Abstract

Geranylgeraniol 18-hydroxylase (EC 1.14.13.110) that exists solely in Croton stellatopilosus Ohba catalyses the last committed step of plaunotol biosynthetic pathways by conversion of geranylgeraniol (GGOH) to plaunotol. This enzyme and its gene are an attractive target for development of plaunotol production and its detailed biochemical properties need to be understood.   Recently, even though the gene (CYP97C27) coding for GGOH 18-hydroxylase has been identified, cloned, and expressed in Escherichia coli system, the enzyme activity has been detected mainly in the insoluble fraction (20,000 g). This means that biochemical and kinetic studies could not be undertaken. However, our previous study indicated that this enzyme activity was easily and specifically detected in the microsomal fraction (100,000 g) of a crude enzyme extract. Therefore, in this report we describe a comprehensive biochemical characterization of GGOH 18-hydroxylase activity in the microsomal fraction from C. stellatopilosus Ohba. The oxygen-dependent enzyme activity of GGOH 18-hydroxylase was inhibited by carbon monoxide and the inhibition was partially reversible upon illumination with white light. Kinetic studies of the GGOH 18-hydroxylase showed high affinity to GGOH and NADPH with apparent K_m values of 0.8 and 53 µM, respectively. Furthermore, the enzyme activity was inhibited by P450 inhibitors, including ancymidol, metyrapone, miconazole, potassium cyanide and cytochrome c, with the IC₅₀ values of 428, 65, 75, 66 and 8 µM, respectively. Based on the biochemical and kinetic characteristics, the GGOH 18-hydroxylase in the microsomal fraction is likely a P450 encoded by CYP97C27 gene as previously described.

Key words:  Plaunotol, cytochrome P450, enzyme activity, enzyme inhibitor, microsome.

Abbreviation

GGPP, Geranylgeranyl diphosphate; GGOH, geranylgeraniol; PMSF, phenylmethylsulfonyl fluoride; KCN, potasium cyanide; CO, carbon monoxide.

▶ _Saved data entries_:

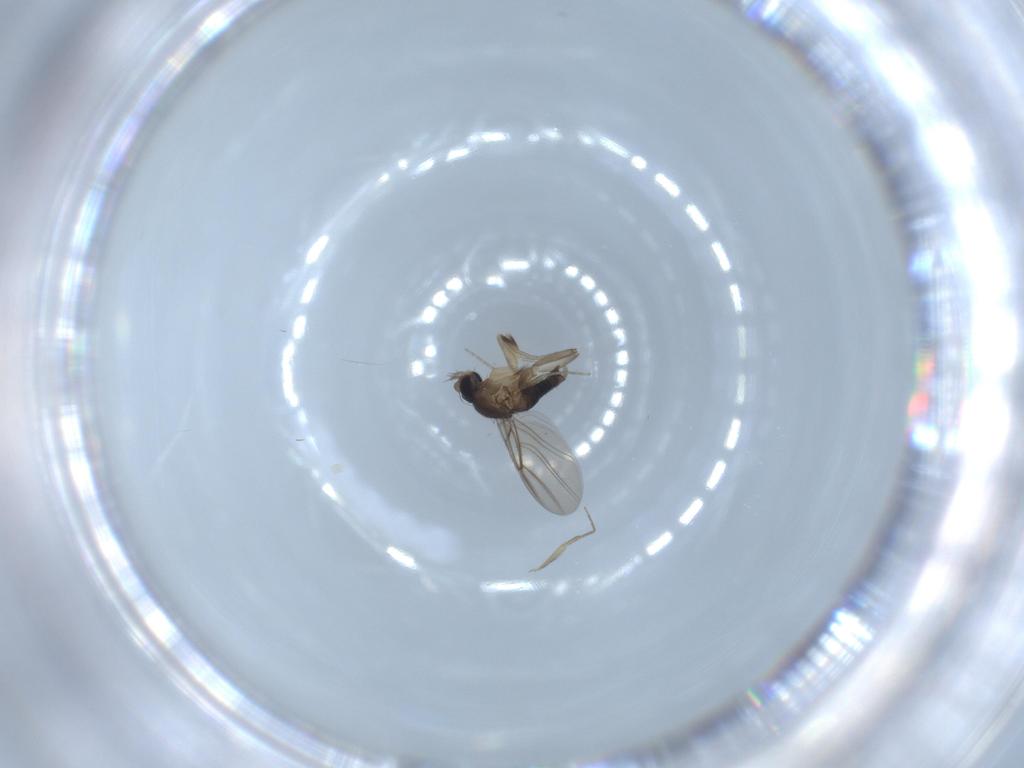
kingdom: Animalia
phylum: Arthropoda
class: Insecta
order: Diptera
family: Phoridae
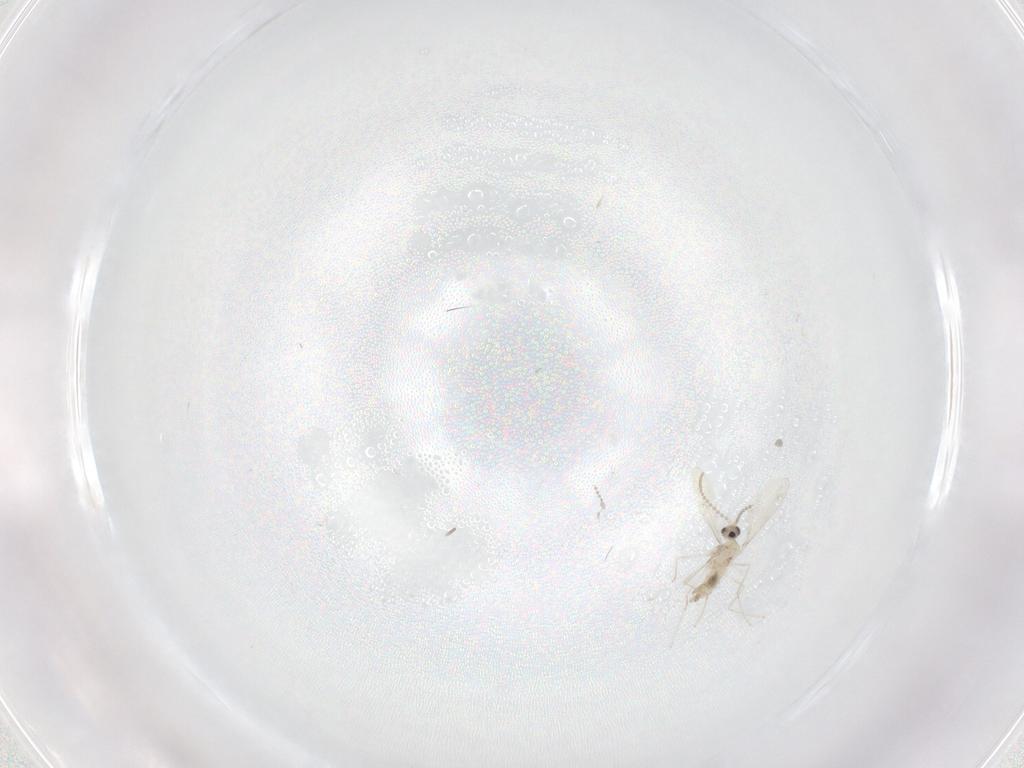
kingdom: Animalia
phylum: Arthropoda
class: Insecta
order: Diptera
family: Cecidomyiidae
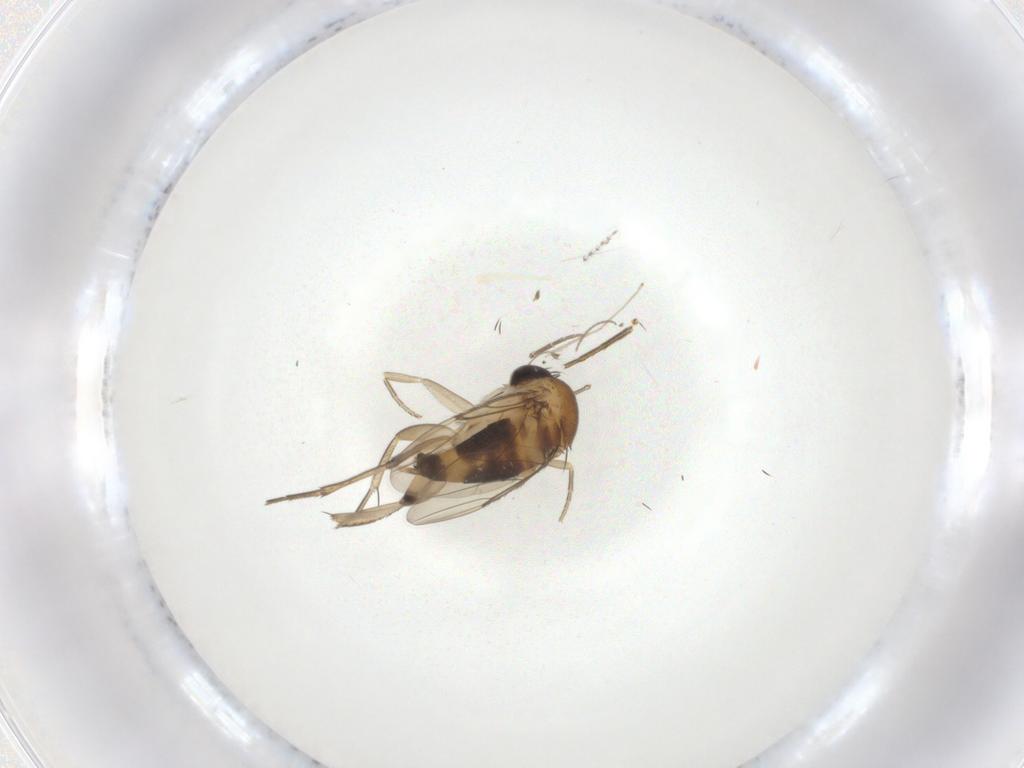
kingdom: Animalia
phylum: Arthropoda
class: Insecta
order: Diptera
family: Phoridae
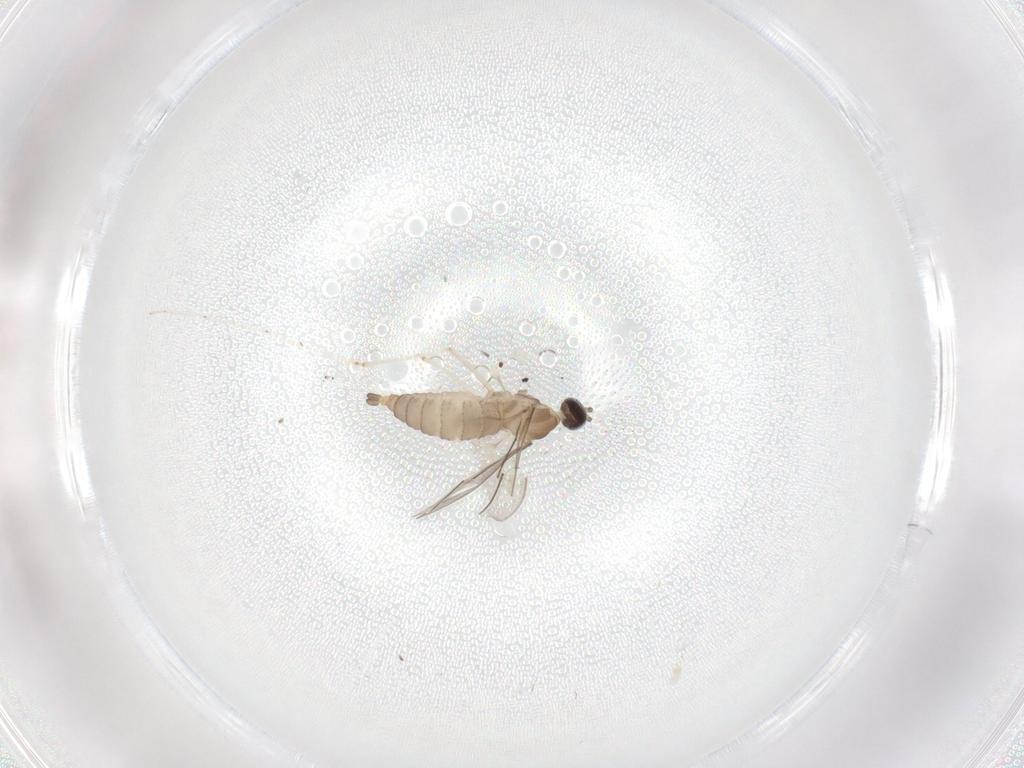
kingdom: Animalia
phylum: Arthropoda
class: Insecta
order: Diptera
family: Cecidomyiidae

▶ _Apply what you read_:
**1.** According to the plaunotol abstract, why did the researchers characterize GGOH 18-hydroxylase activity in the microsomal fraction of C. stellatopilosus Ohba rather than use the enzyme expressed in Escherichia coli?
**2.** Duplicate the passage of the plaunotol abstract starting at "Key words:  Plaunotol, cytochrome" and ending at "CO, carbon monoxide.".
**3.** List every P450 inhibitor that the plaunotol abstract reports as inhibiting GGOH 18-hydroxylase activity.

▶ _Results in order_:
**1.** When the CYP97C27 gene was expressed in Escherichia coli, the enzyme activity appeared mainly in the insoluble fraction (20,000 g), so biochemical and kinetic studies could not be carried out. The authors' previous study had shown that the activity was easily and specifically detected in the microsomal fraction (100,000 g) of a crude enzyme extract.

**2.**
Key words:  Plaunotol, cytochrome P450, enzyme activity, enzyme inhibitor, microsome.

Abbreviation

GGPP, Geranylgeranyl diphosphate; GGOH, geranylgeraniol; PMSF, phenylmethylsulfonyl fluoride; KCN, potasium cyanide; CO, carbon monoxide.

**3.**
- ancymidol
- metyrapone
- miconazole
- potassium cyanide
- cytochrome c